Today, with her earnings Munni supports her mother who lives with her, her sons and her daughter. She encourages her children to work hard. “My children never ask me for fancy things like a smart phone or such gadgets. They know the value of hard work,” she says.
Swabhimaan’s initiative of regularly distributing nutritious food to over 500 poorest of the poor people in the area came as a boon to Munni.

Sirajunissa’s Service For the Sick
Bringing up her two children as a single mother after the demise of her husband, Sirajunissa personifies courage against all odds. Her dedication to serve the needy has helped her become independent and strong.
You have to walk down the narrow, pot-holed lanes of the LR Nagar slum, lined with heaps of garbage (where dogs, cows, hens and crows, search for food) to arrive at a little, spic-and-clinic managed by Swabhimaan, where Sirajunissa works.
Sirajunissa, just over 4o, has seen some really tough moments. Her family’s poor economic condition (her father ran a cycle shop) did not let any of the children pursue higher education, and so she could study only till the seventh standard. “I got married at the age of 14 and came to Bangalore with my husband, who had set up his own unit to make steel pots,” she relates. “His business was doing well and he took good care of me. I didn’t have to step out anywhere to work and earn, but stayed at home and looked after our two children, a son and a daughter. It was all well for about 15 years. But then my husband developed a serious illness. I ran from pillar to post, from one hospital to another, for his treatment. His work suffered, and so did our income,” she recounts.
Sirajunissa and her husband lived in an area where Venkat’s NGO Swabhimaan works, and that is how she met him. Venkat employed her husband in the clinic managed by Swabhimaan. When her husband passed away, Swabhimaan offered to appoint her as assistant at the clinic, where she has been working for the last seven years.
As a single mother, Sirajunissa took up the responsibility of bringing up her two children. She taught them the values of hard work, which paid off well. Her son now works in a well-known pharmacy in the city. Both her children are now married. Sirajunissa encourages her daughter-in-law to work as that will instill confidence in her.

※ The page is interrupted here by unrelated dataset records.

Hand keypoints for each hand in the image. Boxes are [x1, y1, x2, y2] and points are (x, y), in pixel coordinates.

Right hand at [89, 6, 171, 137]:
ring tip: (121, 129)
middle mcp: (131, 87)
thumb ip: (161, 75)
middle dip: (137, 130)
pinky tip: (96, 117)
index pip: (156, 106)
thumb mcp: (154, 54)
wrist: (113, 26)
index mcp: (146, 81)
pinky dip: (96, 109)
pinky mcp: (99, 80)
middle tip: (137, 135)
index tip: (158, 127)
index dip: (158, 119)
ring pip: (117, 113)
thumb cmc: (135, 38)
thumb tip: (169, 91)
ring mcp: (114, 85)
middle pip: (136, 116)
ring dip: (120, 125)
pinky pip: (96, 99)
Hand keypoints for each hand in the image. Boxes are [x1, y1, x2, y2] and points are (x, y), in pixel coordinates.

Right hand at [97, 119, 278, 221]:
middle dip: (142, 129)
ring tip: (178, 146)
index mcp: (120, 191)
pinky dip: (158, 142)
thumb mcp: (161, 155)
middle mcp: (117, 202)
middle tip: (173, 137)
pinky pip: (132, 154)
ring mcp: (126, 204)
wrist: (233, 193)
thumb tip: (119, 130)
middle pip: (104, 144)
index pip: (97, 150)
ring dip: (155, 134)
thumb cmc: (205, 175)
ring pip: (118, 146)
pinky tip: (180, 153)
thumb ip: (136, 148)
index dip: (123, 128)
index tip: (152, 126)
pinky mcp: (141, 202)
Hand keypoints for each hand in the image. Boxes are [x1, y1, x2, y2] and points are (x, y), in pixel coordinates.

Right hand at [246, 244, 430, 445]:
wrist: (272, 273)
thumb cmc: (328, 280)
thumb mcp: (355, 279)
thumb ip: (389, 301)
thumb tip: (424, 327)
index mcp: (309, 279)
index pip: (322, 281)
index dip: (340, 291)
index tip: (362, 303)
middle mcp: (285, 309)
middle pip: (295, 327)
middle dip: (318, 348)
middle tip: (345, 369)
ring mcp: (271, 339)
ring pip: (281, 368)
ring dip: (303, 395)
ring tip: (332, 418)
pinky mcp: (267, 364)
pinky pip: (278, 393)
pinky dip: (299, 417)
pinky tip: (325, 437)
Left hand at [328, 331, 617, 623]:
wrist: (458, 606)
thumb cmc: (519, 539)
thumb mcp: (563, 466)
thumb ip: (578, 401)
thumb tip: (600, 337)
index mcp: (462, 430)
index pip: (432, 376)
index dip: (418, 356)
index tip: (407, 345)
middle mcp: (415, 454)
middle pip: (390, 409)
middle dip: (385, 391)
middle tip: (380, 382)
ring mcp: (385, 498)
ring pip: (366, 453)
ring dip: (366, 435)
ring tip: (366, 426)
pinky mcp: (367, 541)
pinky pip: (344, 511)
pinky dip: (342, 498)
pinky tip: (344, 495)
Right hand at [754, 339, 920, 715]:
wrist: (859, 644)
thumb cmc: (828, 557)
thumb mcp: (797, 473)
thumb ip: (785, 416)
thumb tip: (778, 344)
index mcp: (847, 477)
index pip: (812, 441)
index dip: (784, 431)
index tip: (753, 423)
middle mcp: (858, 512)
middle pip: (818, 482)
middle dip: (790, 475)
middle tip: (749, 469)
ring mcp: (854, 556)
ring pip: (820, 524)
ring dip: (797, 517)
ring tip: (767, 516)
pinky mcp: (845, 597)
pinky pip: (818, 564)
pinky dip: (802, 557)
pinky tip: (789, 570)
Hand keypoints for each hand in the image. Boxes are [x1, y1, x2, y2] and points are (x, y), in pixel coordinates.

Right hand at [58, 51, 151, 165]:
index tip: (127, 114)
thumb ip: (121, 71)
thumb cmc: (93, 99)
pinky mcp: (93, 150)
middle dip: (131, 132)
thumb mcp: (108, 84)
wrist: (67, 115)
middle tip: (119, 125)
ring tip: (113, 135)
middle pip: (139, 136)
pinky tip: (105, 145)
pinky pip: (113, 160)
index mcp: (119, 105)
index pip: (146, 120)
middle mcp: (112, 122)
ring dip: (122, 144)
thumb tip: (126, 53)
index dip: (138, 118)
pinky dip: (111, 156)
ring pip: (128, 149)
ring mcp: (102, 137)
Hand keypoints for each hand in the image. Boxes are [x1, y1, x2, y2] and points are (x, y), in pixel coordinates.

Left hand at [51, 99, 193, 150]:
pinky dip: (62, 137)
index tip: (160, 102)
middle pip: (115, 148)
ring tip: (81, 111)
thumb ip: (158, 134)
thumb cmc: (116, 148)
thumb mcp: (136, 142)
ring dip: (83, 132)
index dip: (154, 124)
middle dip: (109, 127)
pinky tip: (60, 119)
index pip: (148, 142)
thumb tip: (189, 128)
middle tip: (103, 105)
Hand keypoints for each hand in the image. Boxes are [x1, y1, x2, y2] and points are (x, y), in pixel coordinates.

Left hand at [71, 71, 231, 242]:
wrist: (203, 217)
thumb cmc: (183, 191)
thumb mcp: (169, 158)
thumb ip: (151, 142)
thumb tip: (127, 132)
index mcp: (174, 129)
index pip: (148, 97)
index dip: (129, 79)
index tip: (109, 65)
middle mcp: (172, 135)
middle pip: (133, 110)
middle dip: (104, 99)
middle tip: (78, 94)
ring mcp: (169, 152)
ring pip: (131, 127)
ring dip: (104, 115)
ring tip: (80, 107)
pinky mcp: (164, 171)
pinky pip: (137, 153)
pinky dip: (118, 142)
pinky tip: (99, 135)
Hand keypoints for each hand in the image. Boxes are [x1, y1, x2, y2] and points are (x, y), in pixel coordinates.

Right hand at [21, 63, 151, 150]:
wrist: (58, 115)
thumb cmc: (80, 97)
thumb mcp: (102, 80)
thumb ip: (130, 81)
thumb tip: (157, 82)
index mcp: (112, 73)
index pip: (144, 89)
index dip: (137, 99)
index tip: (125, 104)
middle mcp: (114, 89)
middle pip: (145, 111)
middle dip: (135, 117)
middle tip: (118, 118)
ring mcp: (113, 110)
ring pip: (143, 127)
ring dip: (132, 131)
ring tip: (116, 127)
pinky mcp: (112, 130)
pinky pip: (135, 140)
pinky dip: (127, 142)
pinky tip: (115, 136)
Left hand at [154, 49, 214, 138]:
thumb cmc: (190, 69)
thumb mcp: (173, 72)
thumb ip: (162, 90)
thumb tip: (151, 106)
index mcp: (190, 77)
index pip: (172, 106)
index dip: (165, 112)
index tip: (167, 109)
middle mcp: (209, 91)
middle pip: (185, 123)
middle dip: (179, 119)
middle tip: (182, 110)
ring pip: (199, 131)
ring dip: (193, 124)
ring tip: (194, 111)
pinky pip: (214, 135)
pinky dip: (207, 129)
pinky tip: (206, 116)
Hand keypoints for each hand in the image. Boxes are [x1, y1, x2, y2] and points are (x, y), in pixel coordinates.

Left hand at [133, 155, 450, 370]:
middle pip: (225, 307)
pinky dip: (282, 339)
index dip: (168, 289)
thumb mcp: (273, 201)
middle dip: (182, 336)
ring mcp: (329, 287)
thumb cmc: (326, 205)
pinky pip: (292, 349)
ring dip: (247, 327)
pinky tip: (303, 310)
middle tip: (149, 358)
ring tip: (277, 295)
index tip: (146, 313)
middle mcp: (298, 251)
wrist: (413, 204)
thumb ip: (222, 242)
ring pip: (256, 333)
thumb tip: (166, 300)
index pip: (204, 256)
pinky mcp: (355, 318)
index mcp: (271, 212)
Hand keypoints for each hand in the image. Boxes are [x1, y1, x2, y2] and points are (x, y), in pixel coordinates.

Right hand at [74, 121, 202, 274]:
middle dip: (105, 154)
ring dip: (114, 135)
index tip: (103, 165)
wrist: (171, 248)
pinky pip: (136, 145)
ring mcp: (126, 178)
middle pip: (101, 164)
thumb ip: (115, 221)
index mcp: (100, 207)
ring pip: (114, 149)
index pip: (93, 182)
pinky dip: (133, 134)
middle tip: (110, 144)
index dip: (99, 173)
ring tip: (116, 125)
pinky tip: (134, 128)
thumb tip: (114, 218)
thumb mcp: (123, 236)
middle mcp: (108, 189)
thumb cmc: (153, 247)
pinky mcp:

Sirajunissa considers her work at the Swabhimaan clinics as a service to the poor and needy. Assisting the doctors in the clinic, she has learned many technical skills and knows about different types of medicines for different ailments. Earning about Rs 6000 a month, Sirajunissa understands the value of hard work. “I saw my husband suffering so much during his illness, and I went through harrowing times in hospitals for his treatment, so I understand the pain of not having enough funds for medical treatment,” she says.
“I want to tell all women that as women, they are bound to face many difficulties. But they should not succumb to the traumas and ruin their lives. They should be brave and courageous, work hard and earn their own living within the limits of the Islamic framework. Women may face many difficulties, but yet we must reach out to the poor and needy. That is something that gives my life a great sense of purpose now”, she says.